Without copying the images, write out all the entries below verbatim.

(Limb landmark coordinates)

++++

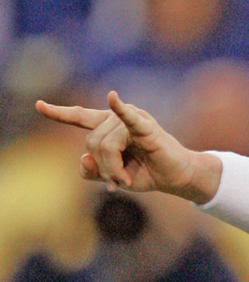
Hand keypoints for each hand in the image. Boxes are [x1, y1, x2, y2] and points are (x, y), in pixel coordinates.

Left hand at [36, 91, 216, 200]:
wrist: (176, 178)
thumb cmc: (149, 173)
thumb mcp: (115, 177)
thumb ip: (94, 171)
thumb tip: (84, 159)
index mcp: (109, 128)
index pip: (80, 117)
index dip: (59, 113)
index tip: (39, 106)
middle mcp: (118, 119)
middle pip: (92, 142)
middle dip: (102, 168)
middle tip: (116, 182)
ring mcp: (133, 120)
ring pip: (105, 145)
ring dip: (113, 168)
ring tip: (124, 180)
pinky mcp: (146, 127)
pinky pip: (128, 118)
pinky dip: (120, 109)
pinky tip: (113, 99)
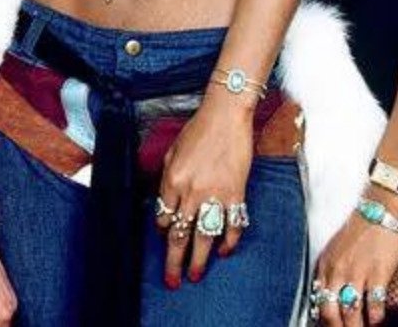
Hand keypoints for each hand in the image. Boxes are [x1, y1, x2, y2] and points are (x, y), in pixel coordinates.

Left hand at [153, 97, 254, 291]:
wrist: (225, 117)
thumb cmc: (197, 131)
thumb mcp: (172, 152)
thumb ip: (167, 178)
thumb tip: (164, 202)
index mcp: (171, 179)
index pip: (162, 216)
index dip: (162, 230)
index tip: (164, 238)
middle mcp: (190, 191)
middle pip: (179, 234)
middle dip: (174, 260)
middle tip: (172, 280)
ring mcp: (215, 195)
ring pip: (204, 237)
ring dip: (199, 259)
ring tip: (195, 275)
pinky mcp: (236, 195)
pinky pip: (233, 226)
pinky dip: (229, 242)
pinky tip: (224, 252)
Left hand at [313, 201, 397, 325]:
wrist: (378, 212)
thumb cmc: (358, 231)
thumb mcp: (335, 251)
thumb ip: (332, 272)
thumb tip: (332, 296)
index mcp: (324, 266)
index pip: (318, 300)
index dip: (323, 320)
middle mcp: (336, 272)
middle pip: (331, 310)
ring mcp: (356, 273)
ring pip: (351, 311)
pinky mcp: (377, 274)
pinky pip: (374, 304)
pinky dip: (376, 319)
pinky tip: (377, 323)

++++

*Solved exercise*.
Hand keypoints for each hand in the image. Boxes are [x1, y1, x2, y2] and points are (x, y), in pixel coordinates.

Left hand at [36, 91, 216, 200]:
wrist: (176, 178)
thumb cmc: (149, 173)
thumb mcp: (115, 177)
thumb ip: (94, 171)
thumb tip: (84, 159)
index mcp: (109, 128)
index pip: (80, 117)
index dip: (59, 113)
index tip: (39, 106)
middle mcp: (118, 119)
middle pip: (92, 142)
middle dip: (102, 168)
middle tip: (116, 182)
ring mcp: (133, 120)
ring pip: (105, 145)
ring dip: (113, 168)
ring tip: (124, 180)
pinky mcp: (146, 127)
pinky pip: (128, 118)
pinky dip: (120, 109)
pinky tip: (113, 99)
Hand keypoints for each hand in the image. Boxes are [x1, y1, x2, y2] and points are (x, y), in pixel coordinates.

Left hand at [153, 97, 254, 291]:
wrist: (225, 117)
thumb cmc: (197, 131)
thumb mcp: (172, 152)
thumb ip: (167, 178)
thumb tip: (164, 202)
index mcp: (171, 179)
index pip: (162, 216)
index dip: (162, 230)
index tip: (164, 238)
middle mcp: (190, 191)
middle pip: (179, 234)
middle dip: (174, 260)
middle tip: (172, 280)
ring mcp: (215, 195)
ring pip: (204, 237)
ring dip: (199, 259)
ring tip: (195, 275)
pinky mcp: (236, 195)
pinky pip: (233, 226)
pinky dip: (229, 242)
pinky tip: (224, 252)
Left hand at [313, 201, 397, 325]:
wrist: (378, 212)
thumb cmc: (358, 231)
thumb mcp: (335, 251)
thumb ip: (332, 272)
thumb tip: (332, 296)
index mcp: (324, 266)
index pip: (318, 300)
index dip: (323, 320)
middle mcp: (336, 272)
middle pip: (331, 310)
ring mcp: (356, 273)
ring pip: (351, 311)
pinky mcp: (377, 274)
pinky pip: (374, 304)
pinky dip: (376, 319)
pinky tip: (377, 323)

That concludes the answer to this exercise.